El Gobierno defiende la inocencia de Zapatero tras su imputación en el 'caso Plus Ultra' al asegurar que no existen pruebas documentales
El panorama político se tensa tras la decisión de la Audiencia Nacional de investigar al expresidente José Luis Rodríguez Zapatero en el 'caso Plus Ultra'. El Ejecutivo ha salido en su defensa argumentando que el auto judicial carece de pruebas documentales que le incriminen.
Desde Moncloa insisten de manera tajante en que el escrito emitido por el magistrado no contiene ninguna prueba documental o gráfica que demuestre la implicación del expresidente en actividades delictivas.
Con este posicionamiento, el presidente del Gobierno, Pedro Sánchez, ha quebrado el silencio inicial mantenido por la dirección del PSOE respecto a las pesquisas del tribunal. El líder del Ejecutivo ha marcado una estrategia clara para la formación basada en ofrecer todo el apoyo político y exigir el máximo respeto al principio constitucional de la presunción de inocencia de Zapatero. De esta forma, el partido trata de blindarse ante la ofensiva de la oposición y normalizar una defensa cerrada del antiguo mandatario socialista.

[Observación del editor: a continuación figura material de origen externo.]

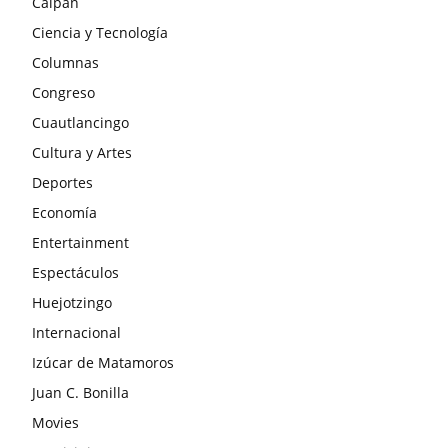
Calpan
Ciencia y Tecnología
Columnas
Congreso
Cuautlancingo
Cultura y Artes
Deportes
Economía
Entertainment
Espectáculos
Huejotzingo
Internacional
Izúcar de Matamoros
Juan C. Bonilla
Movies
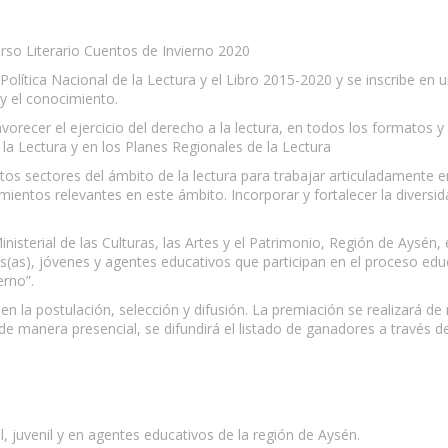
rso Literario Cuentos de Invierno 2020
a Política Nacional de la Lectura y el Libro 2015-2020 y se inscribe en 
 y el conocimiento.
vorecer el ejercicio del derecho a la lectura, en todos los formatos y 
la Lectura y en los Planes Regionales de la Lectura
tos sectores del ámbito de la lectura para trabajar articuladamente e
imientos relevantes en este ámbito. Incorporar y fortalecer la diversi
nisterial de las Culturas, las Artes y el Patrimonio, Región de Aysén,
ños(as), jóvenes y agentes educativos que participan en el proceso ed
erno”.
en la postulación, selección y difusión. La premiación se realizará de 
 de manera presencial, se difundirá el listado de ganadores a través de
til, juvenil y en agentes educativos de la región de Aysén.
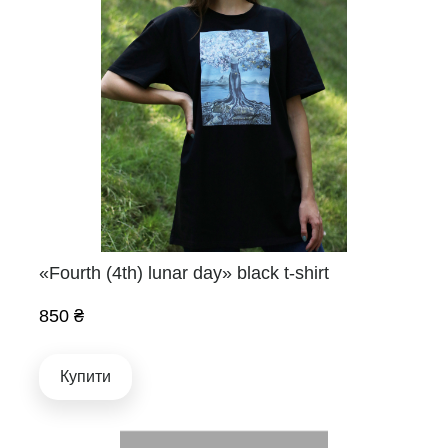
«Fourth (4th) lunar day» black t-shirt
850 ₴
Купити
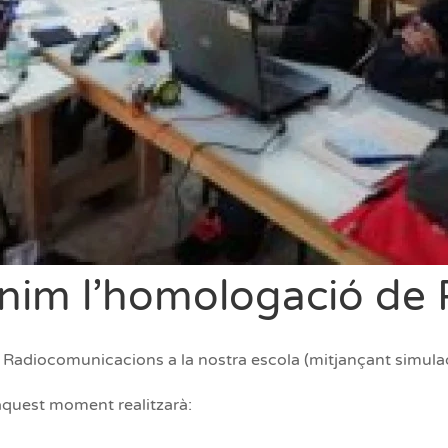
nim l’homologació de 
e Radiocomunicacions a la nostra escola (mitjançant simula
’aquest moment realitzarà:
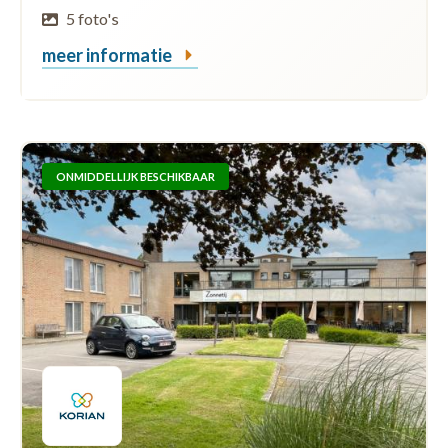
5 foto's
meer informatie
ONMIDDELLIJK BESCHIKBAAR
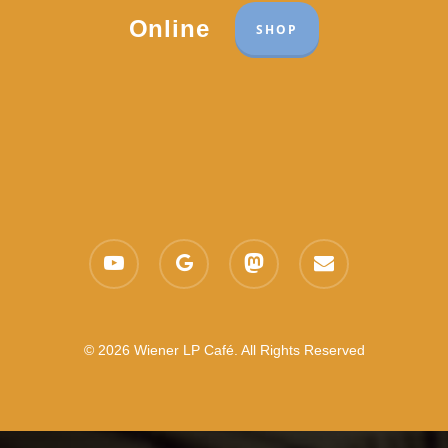
Online
SHOP
youtube
google-
mastodon
email
plus
© 2026 Wiener LP Café. All Rights Reserved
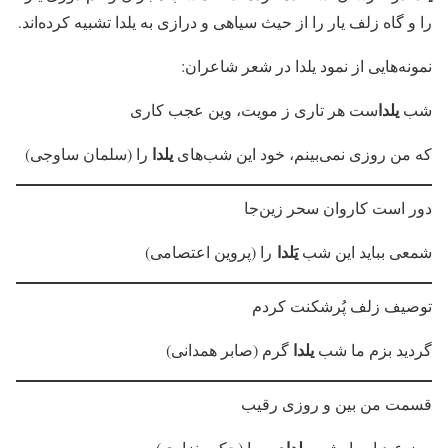
را و گاه زلف یار را از حیث سیاهی و درازی به یلدا تشبیه کرده‌اند.
نمونه‌هایی از نمود یلدا در شعر شاعران:
یلدا
شب
ست هر تاری ز مویت، وین عجب کاری
یلدا
که من روزی نمی‌بینم، خود این شب‌های
را (سلمان ساوجی)
دور است کاروان سحر زین‌جا
یَلدا
شمعی بباید این شب
را (پروین اعتصامی)
توصیف زلف پُرشکنت کردم
یلدا
گردید بزم ما شب
گرم (صابر همدانی)
قسمت من بین و روزی رقیب
یلدا
روز عید او را، شب
ی مرا (حکیم نزاری)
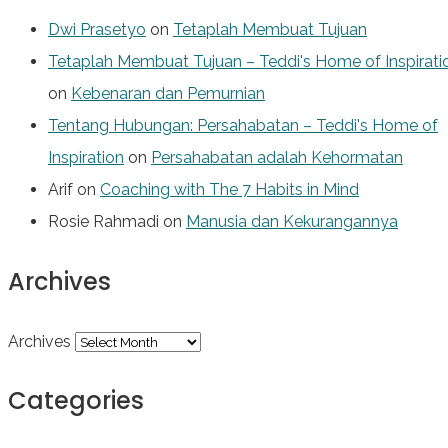
Dwi Prasetyo
on
Tetaplah Membuat Tujuan
Tetaplah Membuat Tujuan – Teddi's Home of Inspirati
on
Kebenaran dan Pemurnian
Tentang Hubungan: Persahabatan – Teddi's Home of
Inspiration
on
Persahabatan adalah Kehormatan
Arif
on
Coaching with The 7 Habits in Mind
Rosie Rahmadi
on
Manusia dan Kekurangannya
Archives
Archives
Categories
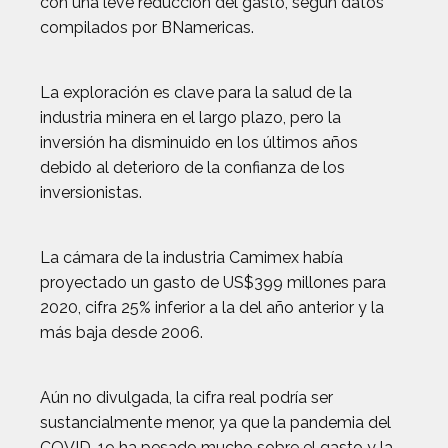
con una leve reducción del gasto, según datos
compilados por BNamericas.
La exploración es clave para la salud de la
industria minera en el largo plazo, pero la
inversión ha disminuido en los últimos años
debido al deterioro de la confianza de los
inversionistas.
La cámara de la industria Camimex había
proyectado un gasto de US$399 millones para
2020, cifra 25% inferior a la del año anterior y la
más baja desde 2006.
Aún no divulgada, la cifra real podría ser
sustancialmente menor, ya que la pandemia del
COVID-19 ha pesado mucho sobre el gasto y la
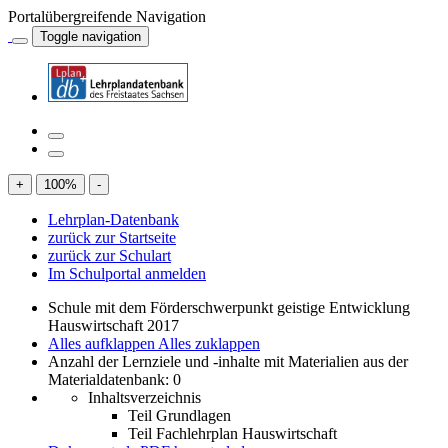
Portalübergreifende Navigation
Toggle navigation
+
100
%
-
Lehrplan-Datenbank
zurück zur Startseite
zurück zur Schulart
Im Schulportal anmelden
Schule mit dem Förderschwerpunkt geistige Entwicklung
Hauswirtschaft 2017
Alles aufklappen
Alles zuklappen
Anzahl der Lernziele und -inhalte mit Materialien aus der
Materialdatenbank: 0
Inhaltsverzeichnis
Teil Grundlagen
Teil Fachlehrplan Hauswirtschaft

Comparativa judicial con otros autos y la justificación de los ingresos económicos
Tras el análisis pormenorizado de las 88 páginas que conforman el auto del juez de instrucción José Luis Calama, fuentes del entorno gubernamental se han esforzado en desvincular este escenario del que afectó en su día al exsecretario de Organización del PSOE, Santos Cerdán. El Ejecutivo argumenta que, a diferencia del caso de Cerdán, en el que se detallaban comunicaciones explícitas sobre transacciones económicas desde la primera página, en las diligencias referidas a Zapatero no consta ninguna captura de imagen, ningún mensaje de WhatsApp ni ningún otro soporte digital que acredite la comisión de delitos de tráfico de influencias, falsedad en documento público u organización criminal.
Asimismo, los portavoces de Moncloa han enmarcado los ingresos reflejados en las cuentas corrientes de Zapatero dentro de la normalidad de su actividad ordinaria posterior a su salida del cargo, señalando que estos datos bancarios precisamente evidencian que no formaba parte de ningún tipo de entramado societario opaco. Tomando como base estas conclusiones, desde el Ejecutivo aseguran que el presidente Sánchez mantiene la tranquilidad y han recordado, en sintonía con las declaraciones del ministro de la Presidencia, Justicia y Relaciones con las Cortes, Félix Bolaños, en el Congreso, que el auto judicial se encuentra en una fase estrictamente embrionaria.
El origen de la denuncia y la coordinación de las fiscalías internacionales
La defensa desplegada por el Gobierno también ha incidido en el origen del procedimiento, recordando que las actuaciones iniciales partieron de una querella interpuesta por la organización Manos Limpias. Esta línea argumental fue expuesta por la portavoz del Ejecutivo y ministra de Inclusión, Seguridad Social y Migraciones, Elma Saiz, en la rueda de prensa posterior al último Consejo de Ministros.
Las mismas fuentes gubernamentales aclaran que la interposición de esa denuncia inicial es perfectamente compatible con el hecho de que la Audiencia Nacional asumiera formalmente el caso en marzo, impulsada por las diligencias de la Fiscalía Anticorrupción en coordinación con las autoridades judiciales y las fiscalías homólogas de Francia y Suiza.
Finalmente, el equipo de Gobierno ha querido restar peso a las sospechas recalcando que las comisiones de investigación helvéticas no han arrojado ninguna mención al nombre del expresidente español en relación con la supuesta red de sociedades en el extranjero. No obstante, y en línea con la política habitual del Palacio de la Moncloa de no airear la agenda privada del presidente del Gobierno, los portavoces institucionales han declinado confirmar de manera oficial si Pedro Sánchez ha mantenido algún tipo de contacto telefónico o presencial directo con José Luis Rodríguez Zapatero a lo largo de las últimas veinticuatro horas.